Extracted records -
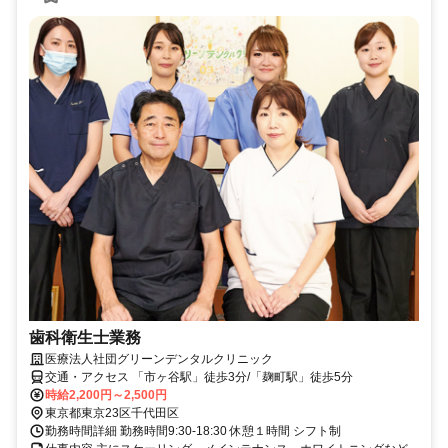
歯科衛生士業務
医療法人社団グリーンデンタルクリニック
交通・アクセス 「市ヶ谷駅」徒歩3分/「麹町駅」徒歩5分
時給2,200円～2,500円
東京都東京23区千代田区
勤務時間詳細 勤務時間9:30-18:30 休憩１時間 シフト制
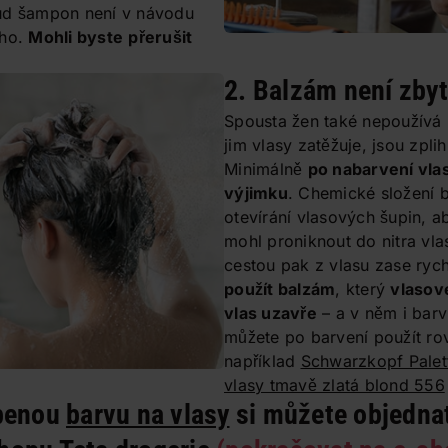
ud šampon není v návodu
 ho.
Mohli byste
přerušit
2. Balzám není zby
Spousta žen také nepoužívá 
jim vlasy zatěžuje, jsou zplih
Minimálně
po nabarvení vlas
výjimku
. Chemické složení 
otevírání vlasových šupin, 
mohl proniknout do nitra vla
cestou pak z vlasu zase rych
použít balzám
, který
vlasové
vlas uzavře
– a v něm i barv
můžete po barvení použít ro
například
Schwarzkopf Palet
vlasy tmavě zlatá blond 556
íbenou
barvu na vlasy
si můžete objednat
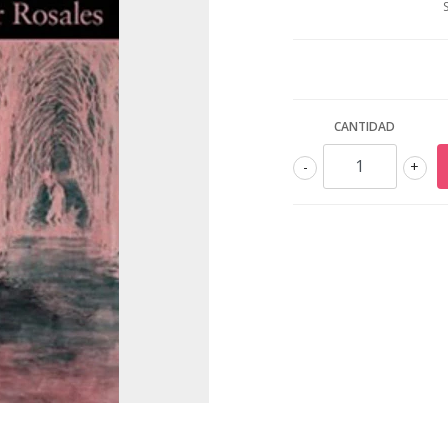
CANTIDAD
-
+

About this exercise -
Copy out the text of every record, replacing "CANTIDAD" with "QUANTITY" and changing nothing else. Leave the pictures out.

Answer box -
歯科衛生士業務
医療法人社団グリーンデンタルクリニック
交通・アクセス 「市ヶ谷駅」徒歩3分/「麹町駅」徒歩5分
時給2,200円～2,500円
東京都東京23区千代田区
勤務時間詳細 勤務時間9:30-18:30 休憩１時間 シフト制
ud šampon není v návodu
 ho.
Mohli byste
přerušit
2. Balzám není zby
Spousta žen také nepoužívá 
jim vlasy zatěžuje, jsou zplih
Minimálně
po nabarvení vlas
výjimku
. Chemické složení 
otevírání vlasových šupin, 
mohl proniknout do nitra vla
cestou pak z vlasu zase rych
použít balzám
, který
vlasové
vlas uzavře
– a v něm i barv
můžete po barvení použít ro
například
Schwarzkopf Palet
vlasy tmavě zlatá blond 556
íbenou
barvu na vlasy
si můžete objednat
QUANTITY
-
+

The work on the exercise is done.